Os personagens do filme transmitem muita garra e força de vontade, além daquele ser um evento para toda a comunidade, que está ali muito perto e tem presença muito forte no filme. Como foi se aproximar desse universo?
Esses campos são talvez um dos últimos espaços de resistência do povo, são pontos de celebração e encontro da comunidade. Palco democrático onde o futebol e o ritual se fundem. Esse campo de jogo é também um campo de afeto, campo de batalha e de êxtases. Campo-terreiro. Isso representa muito para essas comunidades do entorno. Ali tem muitas igrejas, mas também a presença do tráfico. Não tem bibliotecas, salas de cinema, de teatro, de concertos (como aliás parte significativa do país). O próprio baile funk foi reprimido pela policia do estado. Então esse "campo" é um espaço potente e fértil, área de lazer, de respiro. A bola talvez seja a coisa mais democrática da cultura brasileira.

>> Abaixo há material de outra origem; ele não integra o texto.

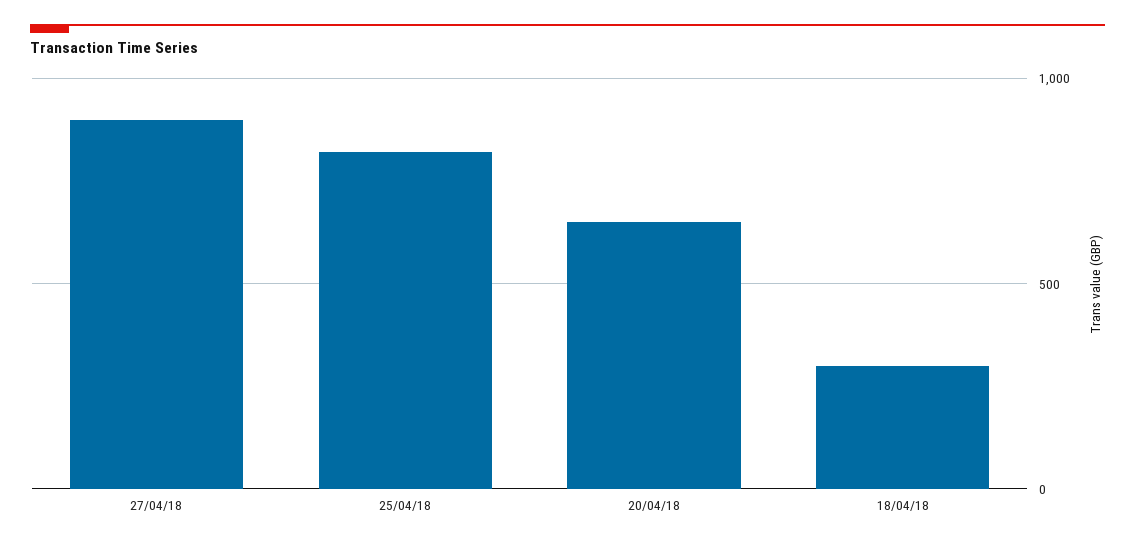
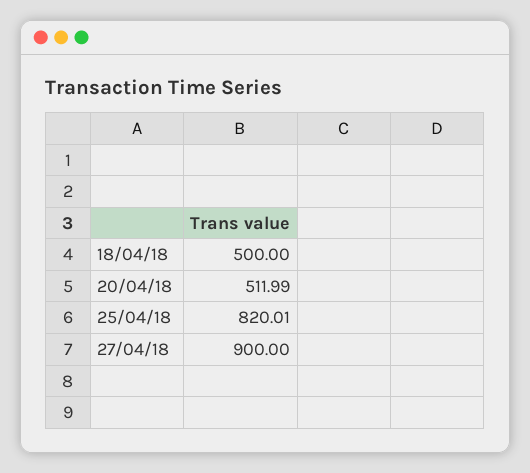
  {
    "27/04/18": 900,
    "25/04/18": 820.01,
-   "20/04/18": 650,
+   "20/04/18": 511.99,
-   "18/04/18": 300
+   "18/04/18": 500
  }

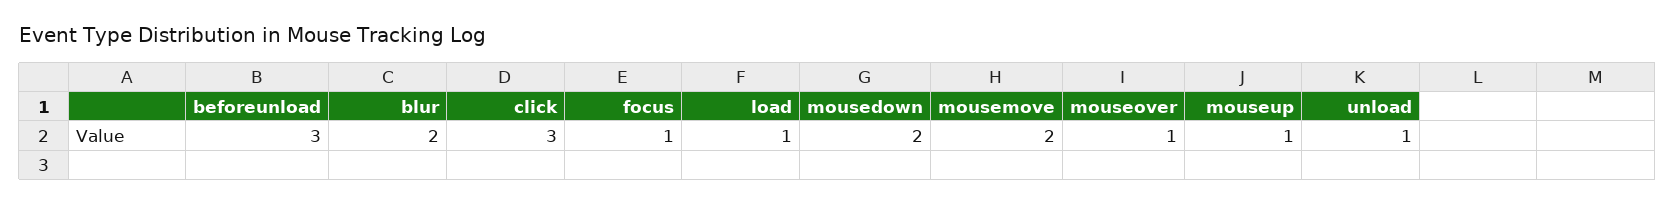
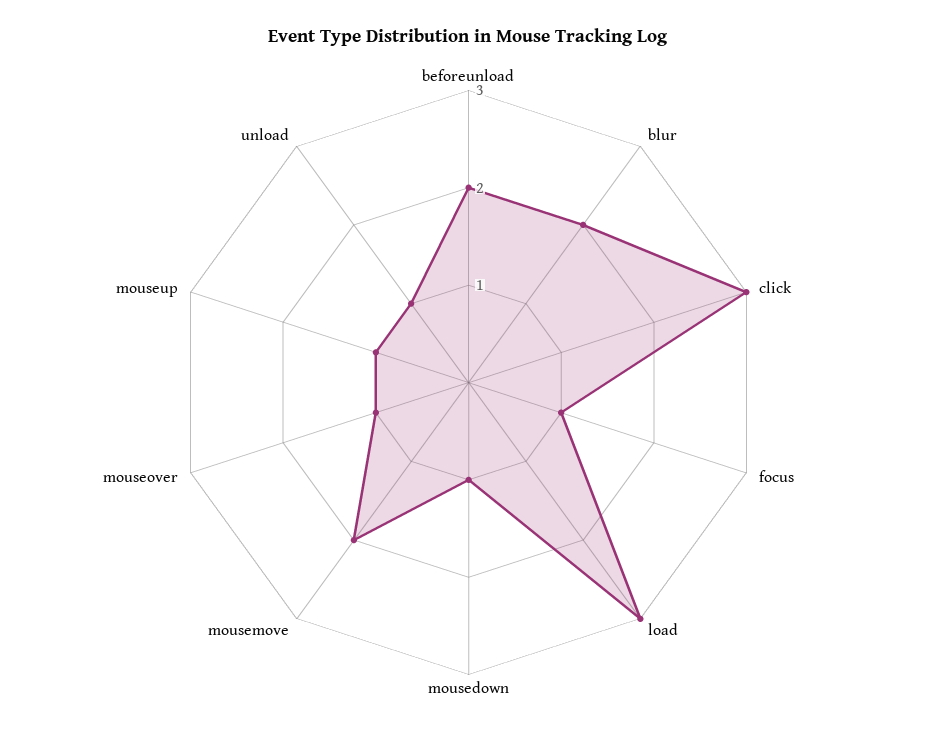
  {
-   "beforeunload": 3,
+   "beforeunload": 2,
    "blur": 2,
    "click": 3,
    "focus": 1,
-   "load": 1,
+   "load": 3,
-   "mousedown": 2,
+   "mousedown": 1,
    "mousemove": 2,
    "mouseover": 1,
    "mouseup": 1,
    "unload": 1
  }

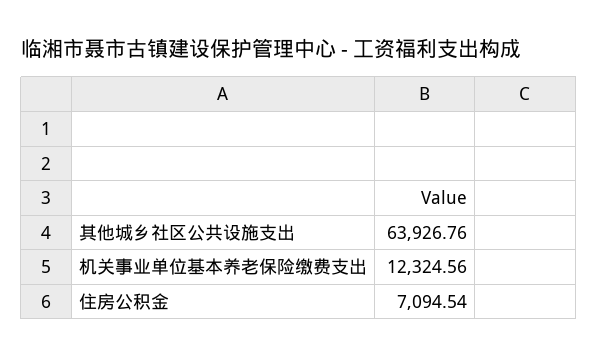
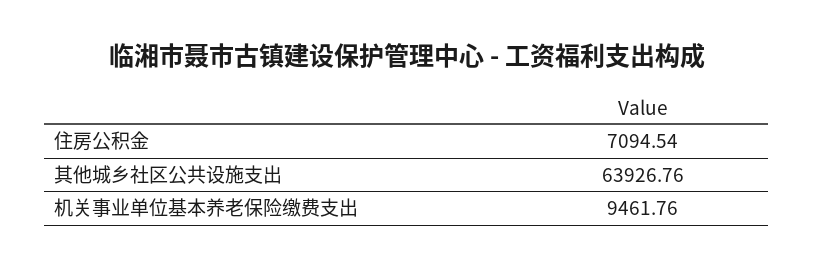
  {
    "其他城乡社区公共设施支出": 63926.76,
-   "机关事业单位基本养老保险缴费支出": 12324.56,
+   "机关事业单位基本养老保险缴费支出": 9461.76,
    "住房公积金": 7094.54
  }

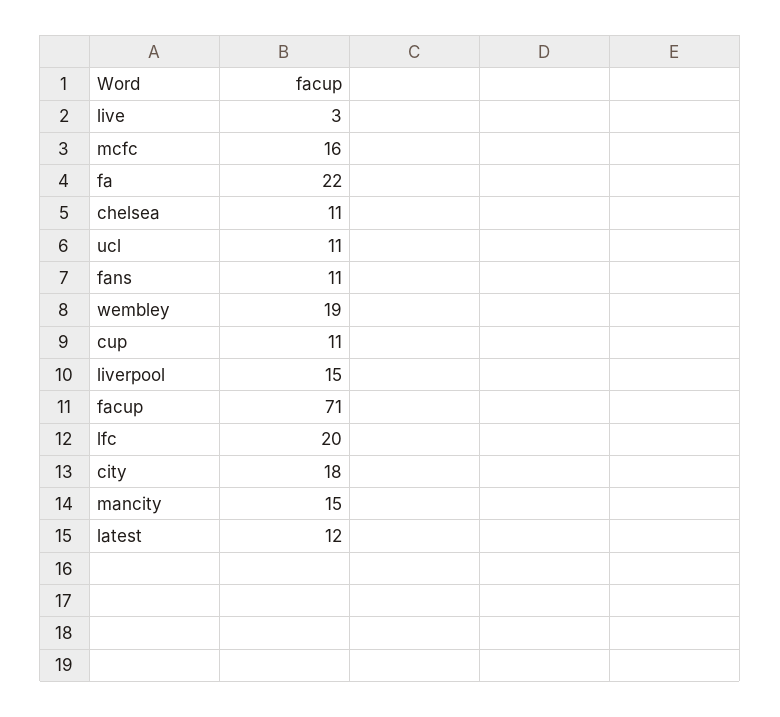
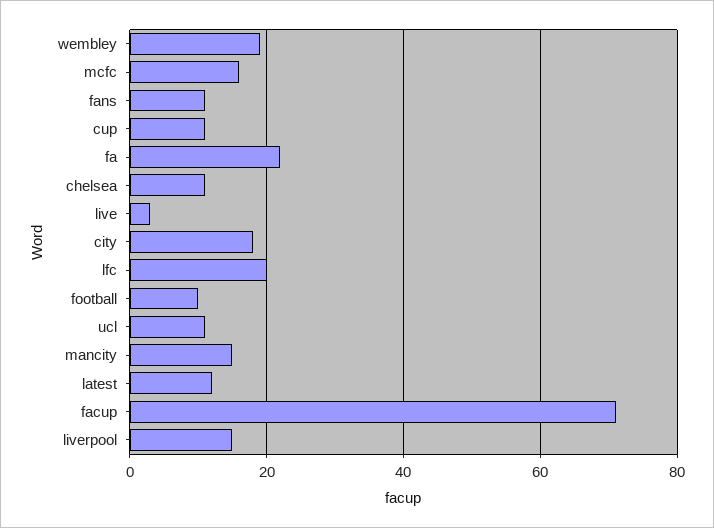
  {
    "live": 3,
    "mcfc": 16,
    "fa": 22,
    "chelsea": 11,
    "ucl": 11,
    "fans": 11,
    "wembley": 19,
    "cup": 11,
    "liverpool": 15,
    "facup": 71,
    "lfc": 20,
    "city": 18,
    "mancity": 15,
-   "latest": 12
+   "latest": 12,
+   "football": 10
  }

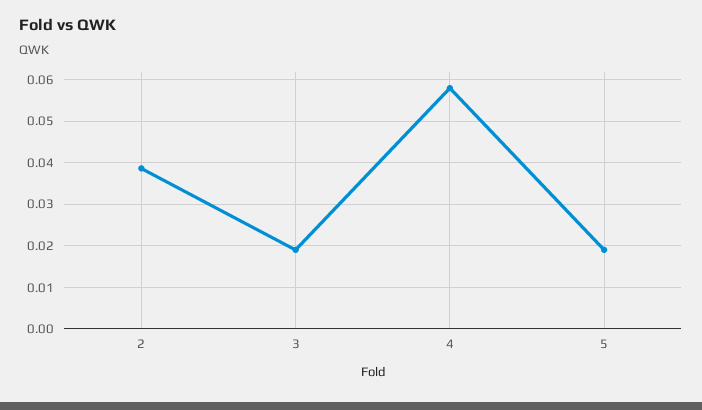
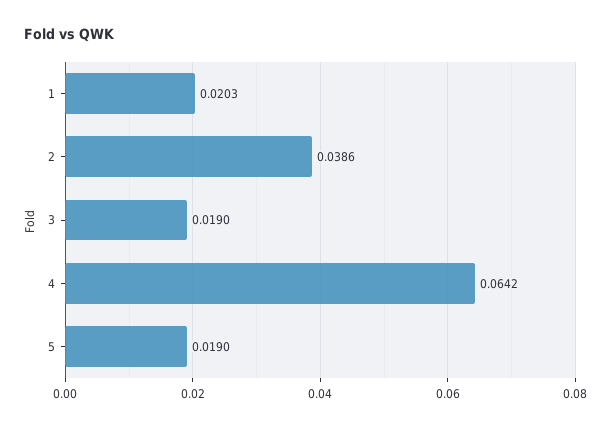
  {
    "2": 0.0386,
    "3": 0.019,
-   "4": 0.058,
+   "4": 0.0642,
-   "5": 0.019
+   "5": 0.019,
+   "1": 0.0203
  }

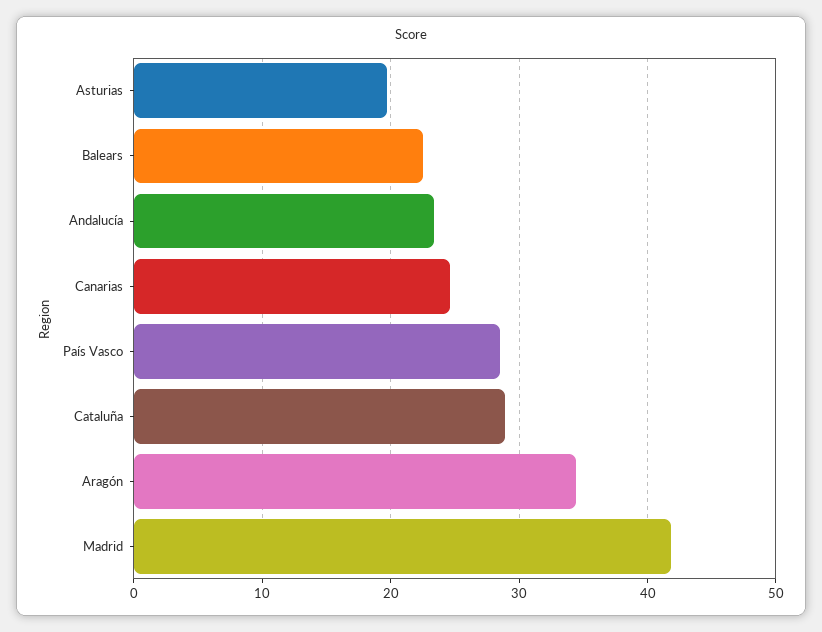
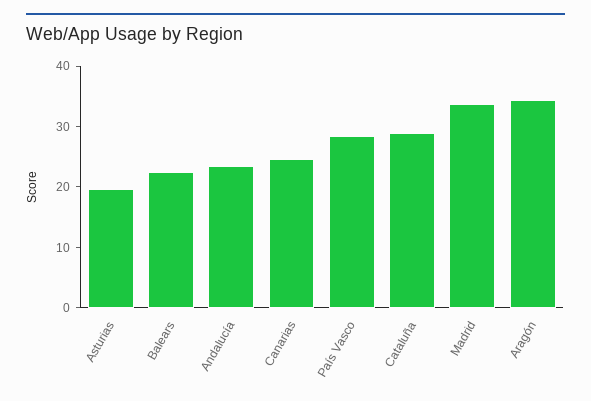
  {
    "Asturias": 20,
    "Balears": 23,
    "Andalucía": 23,
    "Canarias": 25,
    "País Vasco": 29,
    "Cataluña": 29,
    "Aragón": 34,
-   "Madrid": 42
+   "Madrid": 34
  }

Quais são seus próximos projetos? 
Em novembro iremos lançar Campo de Jogo na França e em dezembro no Estados Unidos. Fora isso, estou preparando meu novo filme, Breves Miragens de Sol, um longa-metragem de ficção que será todo filmado no Rio de janeiro. É a história de um taxista que vive na noite e testemunha essa grande transformação que está sofrendo a cidade. Também estou codirigindo uma série de TV com Paula Gaitán, minha mãe. Será exibido no Canal Brasil e se chama Os Resistentes. Fala de artistas, pensadores, ativistas, que marcaram, influenciaram, atravessaram várias gerações e ainda estão vivos em pleno movimento.